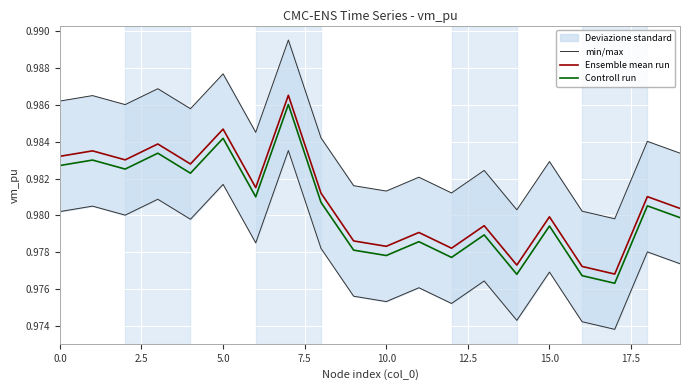

Is it true that Controll run equals 1.6 at 10.0?

False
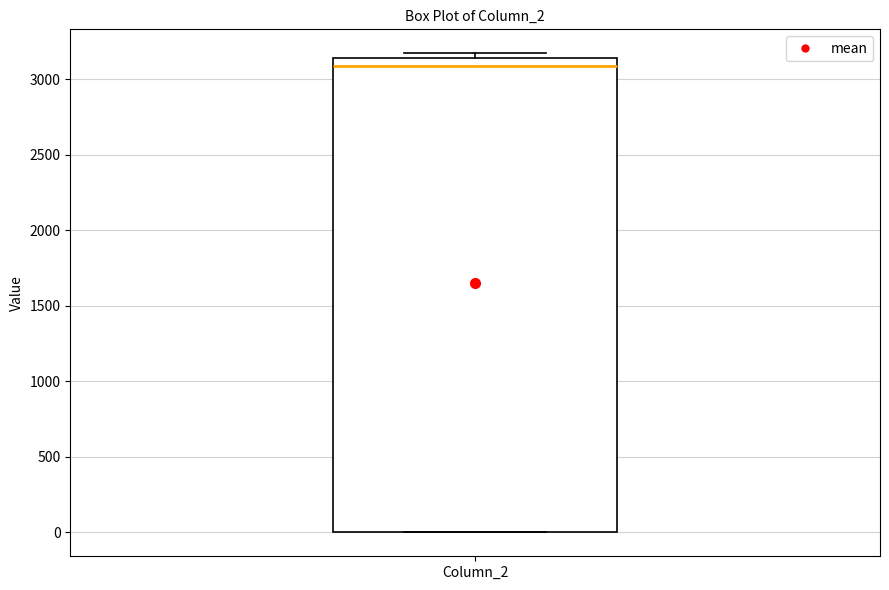

Read this box plot against the y-axis: the position of the median line, the range covered by the box, and the ends of both whiskers. The values are not printed on the chart, so give them approximately, as read against the axis.

median 3100, box 0 to 3150, whiskers 0 to 3150 (just above the box's upper edge)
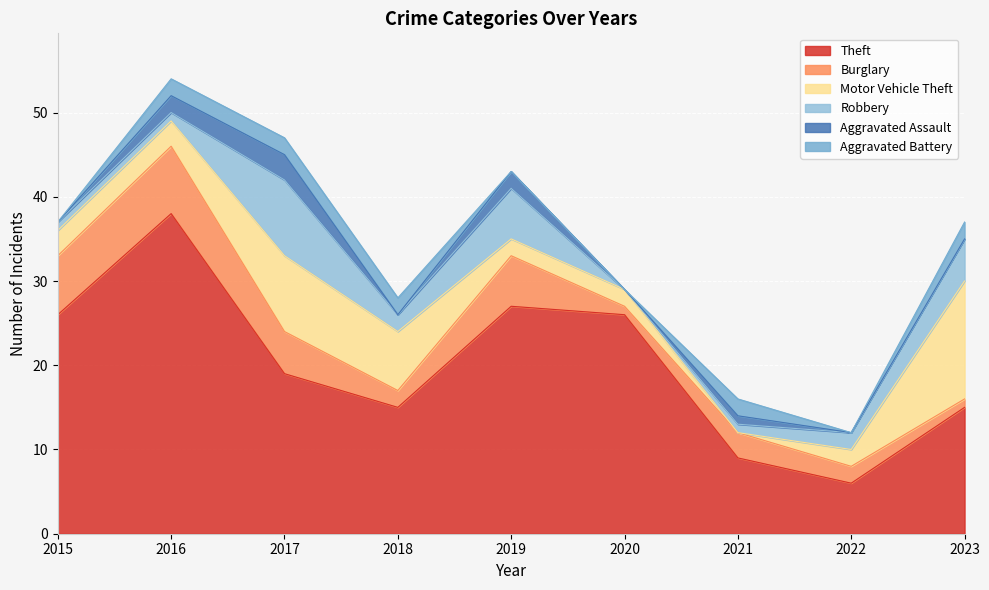

What is the difference between the Motor Vehicle Theft values at 2020 and 2023?

12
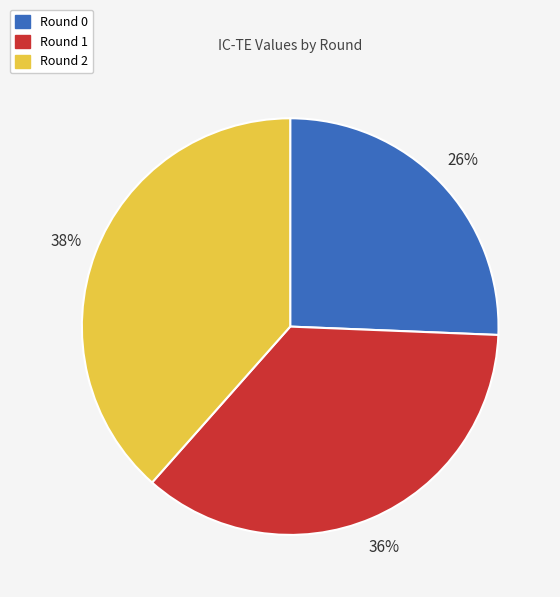

To the nearest percent, what portion does Round 1 represent?

36%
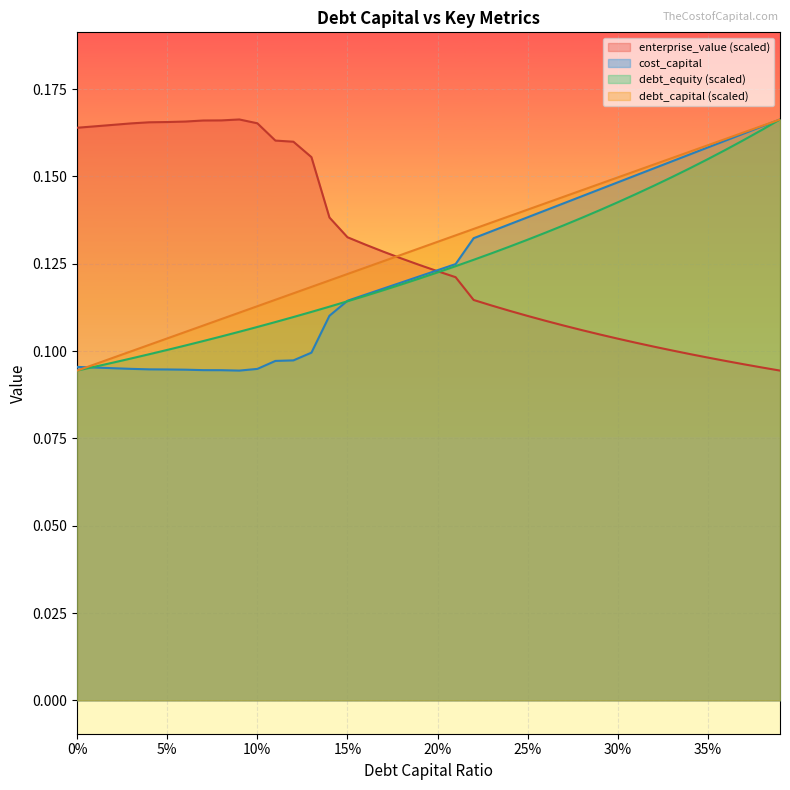

Which series has the largest total across all categories?

debt_capital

- **YOUR INSTRUCTIONS**
Pull out each line in the rows above that contains the string "values".

- **YOUR SOLUTION**
Read this box plot against the y-axis: the position of the median line, the range covered by the box, and the ends of both whiskers. The values are not printed on the chart, so give them approximately, as read against the axis.
What is the difference between the Motor Vehicle Theft values at 2020 and 2023?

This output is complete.